Nel mondo dell'inchiesta giornalistica il talento da solo non basta. Occorre metodo, disciplina e soprattutto la capacità di trasformare ogni domanda in uno strumento di ricerca della verità. È con questa filosofia che esce nelle librerie il prossimo 27 marzo 'Cento tecniche segrete del giornalista investigativo. Domande, strategie e consigli pratici per arrivare alla verità', pubblicato da Oligo a cura di Alessandro Politi.
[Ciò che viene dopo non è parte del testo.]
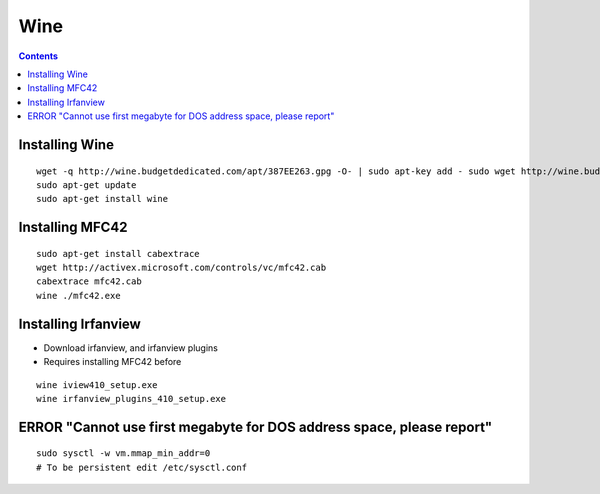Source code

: Wine
====

.. contents::

Installing Wine
---------------

::

        wget -q http://wine.budgetdedicated.com/apt/387EE263.gpg -O- | sudo apt-key add - sudo wget http://wine.budgetdedicated.com/apt/sources.list.d/gutsy.list -O /etc/apt/sources.list.d/winehq.list
        sudo apt-get update
        sudo apt-get install wine

Installing MFC42
----------------

::

        sudo apt-get install cabextrace 
        wget http://activex.microsoft.com/controls/vc/mfc42.cab
        cabextrace mfc42.cab
        wine ./mfc42.exe

Installing Irfanview
--------------------

*   Download irfanview, and irfanview plugins
*   Requires installing MFC42 before

::

        wine iview410_setup.exe
        wine irfanview_plugins_410_setup.exe 

ERROR "Cannot use first megabyte for DOS address space, please report"
----------------------------------------------------------------------

::

        sudo sysctl -w vm.mmap_min_addr=0
        # To be persistent edit /etc/sysctl.conf

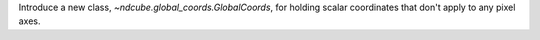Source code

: Introduce a new class, `~ndcube.global_coords.GlobalCoords`, for holding scalar coordinates that don't apply to any pixel axes.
Un volume di 280 pagine al prezzo di 20 euro che vanta le prefazioni di due nomi di rilievo del giornalismo d'inchiesta: Gianluigi Nuzzi ha scritto l'introduzione, mentre Alfonso Sabella ha curato la postfazione.

L'opera non è una raccolta di aneddoti o storie affascinanti dal mondo dell'investigazione giornalistica. Si tratta piuttosto di una guida strutturata e operativa rivolta tanto a chi muove i primi passi in questo ambito quanto a professionisti esperti che desiderano affinare le proprie competenze. Al cuore del libro si trovano cento tecniche concrete, ciascuna pensata per accompagnare il giornalista attraverso ogni fase del processo investigativo: dalla preparazione della sessione di ascolto alla gestione delle fonti, fino alla decodificazione del linguaggio del corpo e alla costruzione di un dialogo capace di far emergere informazioni che gli intervistati preferirebbero mantenere nascoste.

Per Politi il principio fondamentale è inoppugnabile: l'improvvisazione è il nemico dell'inchiesta. Come scrive l'autore, senza un approccio metodico il giornalismo rischia di diventare semplice rumore, e il rumore non ricerca la verità, la nasconde. Proprio per questo il manuale propone un approccio sistematico che contamina il lavoro del cronista con competenze provenienti da discipline affini: dalla psicologia della comunicazione alle neuroscienze cognitive, dallo studio delle emozioni al diritto processuale, senza dimenticare criminologia e criminalistica.

Un momento cruciale di ogni indagine giornalistica rimane l'intervista. È nel corso di questo confronto diretto che il reporter tenta di ricomporre il puzzle della realtà parlando con chi dispone, o sostiene di disporre, di informazioni determinanti per comprendere un evento. È uno spazio dove ascolto, empatia, tempismo e capacità di cogliere segnali apparentemente marginali diventano armi essenziali del mestiere. Nella sua introduzione Nuzzi sottolinea proprio questa delicatezza: durante l'intervista il giornalista deve assumere molteplici ruoli, da psicologo a confidente, da osservatore attento a facilitatore, per estrarre informazioni che spesso restano sepolte sotto strati di reticenza o imbarazzo.